A hacker claims to have obtained the personal information of 48.5 million users of the COVID healthcare mobile app operated by the city of Shanghai, the second data breach by the Chinese financial hub in just over a month.
The hacker with the username “XJP” posted an offer to sell the data for $4,000 (about Rs 3,20,000) on hacker forum Breach Forums on Wednesday.
This person provided a sample of data including phone numbers, names, Chinese identification numbers and health code status of 47 people.
Eleven of the 47 people Reuters approached confirmed their names were on the sample, although two said their identification numbers were wrong. Reuters was unable to further verify the authenticity of the hacker’s claims.
The true scale and nature of these types of data attacks are sometimes overstated by sellers looking to make a quick profit.
“This database (database) contains all the people who have lived or visited Shanghai since Suishenma was adopted,” XJP said in the post.
Suishenma is the Chinese name for Shanghai’s health code system, this city of 25 million was established in early 2020 to combat the spread of coronavirus. COVID-19. All residents and visitors must use it.
The app collects travel data to give users a red, yellow or green rating indicating the likelihood of contracting the virus. Codes must be displayed to enter public places.
The data is managed by the city government and users can access Suishenma by downloading the app or opening it with the Alipay app, which is owned by the fintech giant and Alibaba Ant Group affiliate, and TencentWeChat’s app.
Shanghai, Ant and Tencent authorities did not immediately respond to requests for comment. XJP declined to comment when approached on the Infringement Forum.
“I’m not ready to answer the questions yet because I have a lot to go through,” XJP said.
The purported Suishenma breach comes after a hacker last month claimed to have acquired 23TB of personal information of a billion Chinese citizens from Shanghai police.
That hacker also offered to sell the data on the Breach Forum.

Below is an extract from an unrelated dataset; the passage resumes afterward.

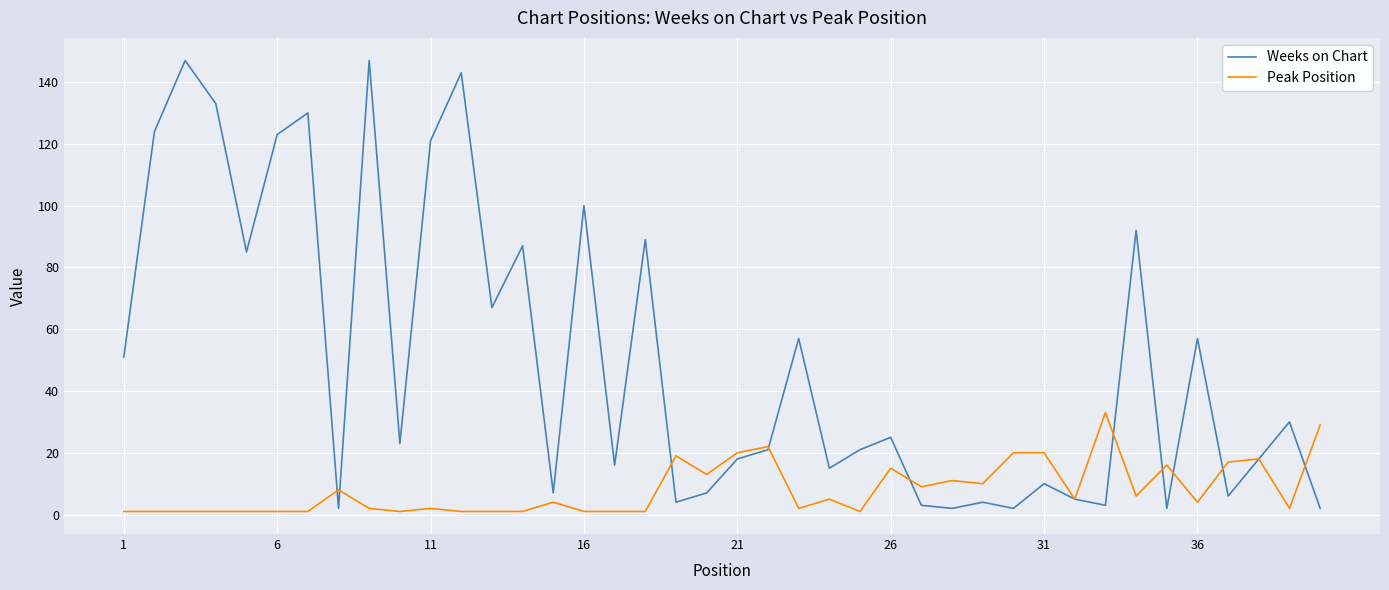

What is the highest value of the Peak Position series?

33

The Wall Street Journal quoted cybersecurity researchers as saying that hackers could first steal data from police as a dashboard to manage police databases.
The newspaper said the data is stored on Alibaba’s cloud platform and that Shanghai authorities have summoned company executives over the matter.
Neither the Shanghai government, the police nor Alibaba would comment on the police database issue.
Chinese regulators over the past two years have announced a series of new regulations aimed at increasing scrutiny of the private sector’s management of user data, after years of complaints from citizens about the data. their personal data can be stolen or sold easily.
Screenshots of XJP’s offer on the Breach Forum went viral on Chinese social media on Friday, prompting some Weibo users to weigh in on this latest leak and its broader implications. it, as well as questioning what kind of action should be taken.
“Data leaks in China are really not uncommon news anymore,” one person said.